Input>

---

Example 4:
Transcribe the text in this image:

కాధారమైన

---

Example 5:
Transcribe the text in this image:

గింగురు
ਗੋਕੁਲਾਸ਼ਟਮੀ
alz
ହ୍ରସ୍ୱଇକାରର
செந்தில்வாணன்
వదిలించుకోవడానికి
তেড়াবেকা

Exercise instructions> Set down each of the lines above exactly as it appears, without any alteration.

Result>
---

Example 4:
Transcribe the text in this image:

కాధారమైన

---

Example 5:
Transcribe the text in this image:

గింగురు
ਗੋਕੁਲਾਸ਼ਟਮੀ
alz
ହ୍ରସ୍ୱଇକାରର
செந்தில்வாணன்
వదిలించుకోవడానికి
তেড়াবেকা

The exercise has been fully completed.